As an aside, my apologies for being AWOL for the past week. A new computer acquisition for the Gecko's plush and opulent yet tastefully appointed editing suites, has been taking up my time. Moving files from our old beater dating from '98, getting things set up to work on a new operating system (my first crack at XP), and just generally playing with a not-yet-obsolete machine, has been my week-long preoccupation. Now I can post without having to change internet connections to a dial-up before it'll work. I'll even start separating articles rather than having a number in a single post (that's how slow the dial-up was, too much waiting to post them separately). I may even get a couple of new ones out later tonight.

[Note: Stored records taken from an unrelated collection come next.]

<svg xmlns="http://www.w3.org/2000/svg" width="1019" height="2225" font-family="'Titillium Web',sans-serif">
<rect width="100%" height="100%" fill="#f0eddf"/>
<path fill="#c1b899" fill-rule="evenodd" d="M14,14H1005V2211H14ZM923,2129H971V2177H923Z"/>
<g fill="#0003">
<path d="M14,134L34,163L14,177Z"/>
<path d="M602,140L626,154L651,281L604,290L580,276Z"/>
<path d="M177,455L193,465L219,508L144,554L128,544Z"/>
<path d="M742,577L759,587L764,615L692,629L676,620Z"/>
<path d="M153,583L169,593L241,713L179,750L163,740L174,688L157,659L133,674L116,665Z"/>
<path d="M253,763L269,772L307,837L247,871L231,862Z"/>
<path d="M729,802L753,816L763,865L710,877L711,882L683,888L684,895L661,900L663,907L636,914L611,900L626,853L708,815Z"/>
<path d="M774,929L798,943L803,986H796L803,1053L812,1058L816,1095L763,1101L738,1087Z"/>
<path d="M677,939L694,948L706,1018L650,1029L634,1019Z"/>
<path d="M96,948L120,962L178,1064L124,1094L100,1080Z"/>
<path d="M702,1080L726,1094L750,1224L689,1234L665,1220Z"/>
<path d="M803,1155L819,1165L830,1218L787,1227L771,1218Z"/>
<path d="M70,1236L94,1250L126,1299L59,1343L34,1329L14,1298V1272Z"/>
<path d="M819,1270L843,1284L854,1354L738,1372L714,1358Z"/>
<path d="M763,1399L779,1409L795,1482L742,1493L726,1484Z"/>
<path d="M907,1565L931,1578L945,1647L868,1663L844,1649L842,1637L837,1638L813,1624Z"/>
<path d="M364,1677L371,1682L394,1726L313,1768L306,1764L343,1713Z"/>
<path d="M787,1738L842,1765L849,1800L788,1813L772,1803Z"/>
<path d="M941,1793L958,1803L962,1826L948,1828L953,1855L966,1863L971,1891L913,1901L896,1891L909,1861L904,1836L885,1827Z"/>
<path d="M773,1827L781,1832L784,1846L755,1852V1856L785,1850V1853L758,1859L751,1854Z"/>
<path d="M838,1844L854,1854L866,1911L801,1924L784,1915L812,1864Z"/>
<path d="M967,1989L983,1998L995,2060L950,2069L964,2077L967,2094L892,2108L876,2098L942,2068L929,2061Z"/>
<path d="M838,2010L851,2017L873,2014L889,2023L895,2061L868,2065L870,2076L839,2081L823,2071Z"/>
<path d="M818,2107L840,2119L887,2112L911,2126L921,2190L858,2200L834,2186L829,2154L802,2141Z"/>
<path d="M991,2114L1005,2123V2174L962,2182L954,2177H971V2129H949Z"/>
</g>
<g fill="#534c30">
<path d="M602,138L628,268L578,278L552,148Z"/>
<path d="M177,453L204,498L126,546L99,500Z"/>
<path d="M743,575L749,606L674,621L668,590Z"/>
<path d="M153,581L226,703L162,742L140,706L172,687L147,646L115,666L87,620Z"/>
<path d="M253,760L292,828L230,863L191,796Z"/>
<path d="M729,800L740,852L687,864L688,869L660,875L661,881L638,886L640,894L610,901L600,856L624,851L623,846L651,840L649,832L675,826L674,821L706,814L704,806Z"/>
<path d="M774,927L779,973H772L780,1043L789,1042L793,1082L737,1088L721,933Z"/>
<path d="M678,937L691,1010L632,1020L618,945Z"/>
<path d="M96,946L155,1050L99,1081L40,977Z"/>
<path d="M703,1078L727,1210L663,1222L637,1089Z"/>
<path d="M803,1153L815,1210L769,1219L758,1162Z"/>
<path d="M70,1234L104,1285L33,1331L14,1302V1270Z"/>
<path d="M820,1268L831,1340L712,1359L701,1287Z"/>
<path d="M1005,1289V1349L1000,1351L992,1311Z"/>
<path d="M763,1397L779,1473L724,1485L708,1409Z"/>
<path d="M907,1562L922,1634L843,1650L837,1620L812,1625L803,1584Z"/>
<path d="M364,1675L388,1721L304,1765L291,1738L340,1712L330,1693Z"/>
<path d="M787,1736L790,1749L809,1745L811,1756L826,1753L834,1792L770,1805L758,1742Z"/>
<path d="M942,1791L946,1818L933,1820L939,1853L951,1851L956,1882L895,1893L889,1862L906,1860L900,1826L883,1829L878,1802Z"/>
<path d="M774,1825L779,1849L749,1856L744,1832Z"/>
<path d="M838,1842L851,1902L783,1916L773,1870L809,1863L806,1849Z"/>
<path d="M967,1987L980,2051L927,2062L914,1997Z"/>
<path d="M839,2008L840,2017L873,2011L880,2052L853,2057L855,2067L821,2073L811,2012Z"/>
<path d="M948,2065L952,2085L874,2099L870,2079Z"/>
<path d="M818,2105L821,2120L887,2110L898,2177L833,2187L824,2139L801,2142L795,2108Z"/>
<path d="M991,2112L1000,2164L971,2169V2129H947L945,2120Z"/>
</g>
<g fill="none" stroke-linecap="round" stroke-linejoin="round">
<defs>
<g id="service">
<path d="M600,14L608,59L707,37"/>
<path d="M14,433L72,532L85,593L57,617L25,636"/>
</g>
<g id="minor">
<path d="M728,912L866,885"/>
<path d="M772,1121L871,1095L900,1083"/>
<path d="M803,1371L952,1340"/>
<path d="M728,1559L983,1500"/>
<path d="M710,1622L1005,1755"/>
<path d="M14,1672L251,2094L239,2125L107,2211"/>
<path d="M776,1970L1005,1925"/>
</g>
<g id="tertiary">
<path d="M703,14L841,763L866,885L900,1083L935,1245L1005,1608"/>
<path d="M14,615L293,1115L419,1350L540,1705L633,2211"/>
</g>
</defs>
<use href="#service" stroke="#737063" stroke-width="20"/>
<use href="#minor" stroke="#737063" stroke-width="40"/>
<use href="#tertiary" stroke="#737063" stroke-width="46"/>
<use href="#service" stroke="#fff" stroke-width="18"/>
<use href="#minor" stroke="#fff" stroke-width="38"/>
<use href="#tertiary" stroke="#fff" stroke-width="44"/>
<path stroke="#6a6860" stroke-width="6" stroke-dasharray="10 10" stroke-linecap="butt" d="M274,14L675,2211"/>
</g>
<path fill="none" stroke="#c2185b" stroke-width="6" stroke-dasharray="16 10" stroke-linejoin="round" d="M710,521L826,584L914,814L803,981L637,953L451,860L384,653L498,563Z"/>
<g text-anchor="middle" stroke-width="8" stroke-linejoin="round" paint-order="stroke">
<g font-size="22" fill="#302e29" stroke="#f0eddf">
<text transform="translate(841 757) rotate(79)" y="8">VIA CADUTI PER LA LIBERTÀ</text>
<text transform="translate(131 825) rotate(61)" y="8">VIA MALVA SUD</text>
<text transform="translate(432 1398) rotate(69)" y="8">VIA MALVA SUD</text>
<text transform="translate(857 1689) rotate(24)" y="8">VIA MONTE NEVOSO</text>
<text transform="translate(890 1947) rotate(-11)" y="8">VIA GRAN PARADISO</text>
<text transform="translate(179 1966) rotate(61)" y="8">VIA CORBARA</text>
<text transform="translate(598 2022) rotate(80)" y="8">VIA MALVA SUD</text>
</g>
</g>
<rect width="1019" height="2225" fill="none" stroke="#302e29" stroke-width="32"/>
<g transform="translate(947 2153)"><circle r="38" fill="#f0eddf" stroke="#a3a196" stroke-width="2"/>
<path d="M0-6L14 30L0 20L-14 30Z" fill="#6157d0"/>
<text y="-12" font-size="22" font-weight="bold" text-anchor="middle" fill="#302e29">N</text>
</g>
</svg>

My thoughts today are also, unavoidably, with Indonesia. There is a well-founded concern apparently, that extremists are planning their traditional Christmas Eve attacks. While many moderate Muslim organisations, as mentioned here a few weeks ago, are helping to safeguard churches across the country, jihadis are thought to be wanting to avenge the death of Dr. Azahari. Evidence gleaned at that event pointed toward possible large and numerous attacks in the planning, and who knows if they are still capable of carrying them out. Six years ago, I spent this evening, Christmas Eve, with a Catholic friend in Yogyakarta -- the first and only time I've attended a Catholic Mass. There were no problems, but I later heard of a few attacks on other churches (around Jakarta, as I recall). The following Christmas Eve saw coordinated bomb attacks right across Java which killed, I think, 17 people and wounded many. Let it not happen again, and may the Christians of Indonesia, and everywhere else for that matter, have a peaceful, safe and happy Christmas Eve.